Задание 1:
Согласуются ли с текстом о школе в Лонжюмо утверждения (а), (б) и (в)? На каждое ответьте «да» или «нет» и приведите точную цитату из текста, которая это решает.
(а) Инесса Арманд переехала в Париж из Брюсселя в 1910 году.
(б) В школе Лонжюмо Инесса Арманд читала лекции по философии.
(в) Г. К. Орджоникидзе приехал в Париж уже после начала занятий.
Задание 2:
Продолжите текст о школе в Лонжюмо, начиная сразу после его последней строки.

Фрагмент документа:
Очень много сделала для школы Инесса Федоровна Арманд. Она переехала в Париж в 1910 году из Брюсселя, где окончила университет. В школе Лонжюмо вела семинарские занятия по политической экономии и читала лекции о социалистическом движении в Бельгии. Широта ее знаний поражала всех.  Она в совершенстве владела несколькими языками. Надежда Константиновна вспоминала: «Светлело в доме, когда Инесса приходила».

Инесса Арманд была отличным помощником В. И. Ленина и Н. К. Крупской в организации школы и ведении занятий.

Партийной школе в Лонжюмо были отданы талант и знания А. В. Луначарского. До этого он был впередовцем и его философские взгляды «богостроительства» резко критиковал Владимир Ильич. «К Луначарскому Ильич, — вспоминала Н. К. Крупская, — всегда относился с большим пристрастием — больно его уж подкупала талантливость Анатолия Васильевича».

Г. К. Орджоникидзе приехал в Париж задолго до начала занятий с путевкой Бакинской партийной организации. В документах царской охранки сохранилось письмо Г. К. Орджоникидзе, в котором он писал о сильном впечатлении от первой встречи с Владимиром Ильичем. Его подвезли на таксомоторе к квартире В. И. Ленина. «Вышла его жена, она, конечно, догадалась, что к ним босяк из России, и с довольно теплой душой приняла. После нескольких минут пришел сам Ленин. Он с внешней стороны похож на типичного русского рабочего…»

***

А теперь дадим слово поэту-шестидесятнику. Да-да, тому самому Андрею Вознесенскому, который потом (а может даже раньше контрреволюции 1991-го) громко отрёкся от ленинизма в своей творческой биографии. Но нам — оставил звонкие, умные строки поэмы «Лонжюмо» — для написания которой он конечно же был командирован во Францию.

Посвящается слушателям школы Ленина в Лонжюмо

Авиавступление

Вступаю в поэму, как в новую пору вступают.
Работают поршни,
соседи в ремнях засыпают.
Ночной папироской
летят телецентры за Муром.
Есть много вопросов.
Давай с тобой, Время, покурим.
Прикинем итоги.
Светло и прощально
горящие годы, как крылья, летят за плечами.

И мы понимаем, что канули наши кануны,
что мы, да и спутницы наши,—
не юны,
что нас провожают
и машут лукаво
кто маминым шарфом, а кто —
кулаками…

Земля,
ты нас взглядом апрельским проводишь,
лежишь на спине, по-ночному безмолвная.

Входные данные:

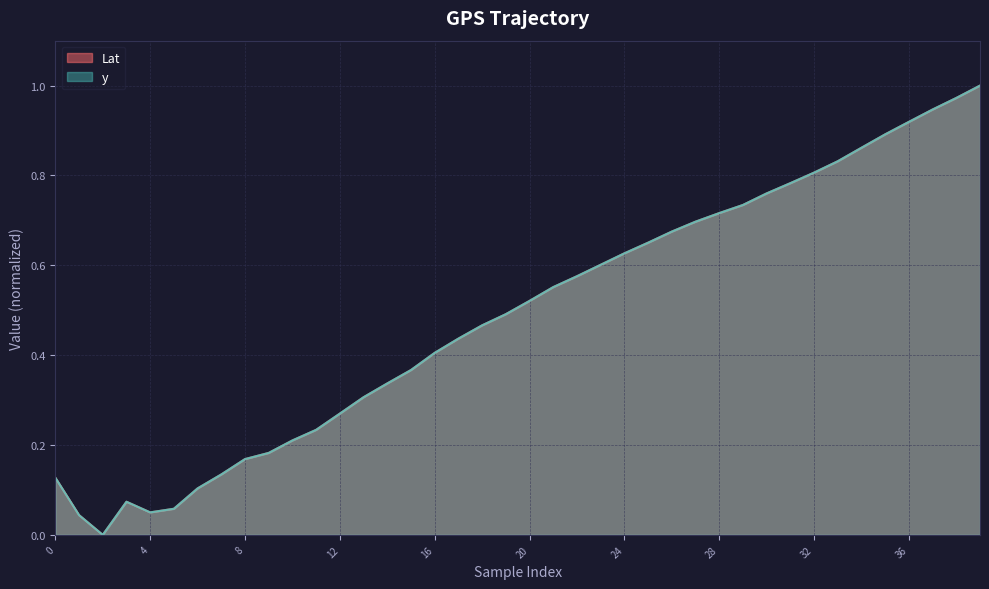

At which label does y reach its peak?

39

Итоговый ответ 1:
(а) Да: «Она переехала в Париж в 1910 году из Брюсселя, где окончила университет».
(б) Нет: «вела семинарские занятия по политической экономии и читала лекции о социалистическом движении в Бельгии».
(в) Нет: «приехал в Париж задолго до начала занятий».

Итоговый ответ 2:
По гаснущим рельсам
бежит паровозик,
как будто
сдвигают
застежку
на «молнии».

Россия любимая,
с этим не шутят.
Все боли твои — меня болью пронзили.
Россия,
я — твой капиллярный сосудик,
мне больно когда —
тебе больно, Россия.

Как мелки отсюда успехи мои,
неуспехи,
друзей и врагов кулуарных ватаги.
Прости меня, Время,
что много сказать
не успею.
Ты, Время, не деньги,
но тоже тебя не хватает.

Но люди уходят, врезая в ночные отроги
дорог своих
огненные автографы!
Векам остаются — кому как удастся —
штаны — от одних,
от других — государства.

Его различаю.
Пытаюсь постигнуть,
чем был этот голос с картавой пластинки.
Дай, Время, схватить этот профиль,
паривший
в записках о школе его под Парижем.

Прости мне, Париж, невоспетых красавиц.
Россия, прости незамятые тропки.
Простите за дерзость,
что я этой темы
касаюсь,
простите за трусость,
что я ее раньше
не трогал.

Вступаю в поэму. А если сплошаю,
прости меня, Время, как я тебя часто
прощаю.

Струится блокнот под карманным фонариком.
Звенит самолет не крупнее комарика.
А рядом лежит
в облаках алебастровых
планета —
как Ленин,
мудра и лобаста.

1

В Лонжюмо сейчас лесопильня.
В школе Ленина? В Лонжюмо?
Нас распилами ослепили
бревна, бурые как эскимо.

Пилы кружатся. Пышут пильщики.
Под береткой, как вспышки,— пыжики.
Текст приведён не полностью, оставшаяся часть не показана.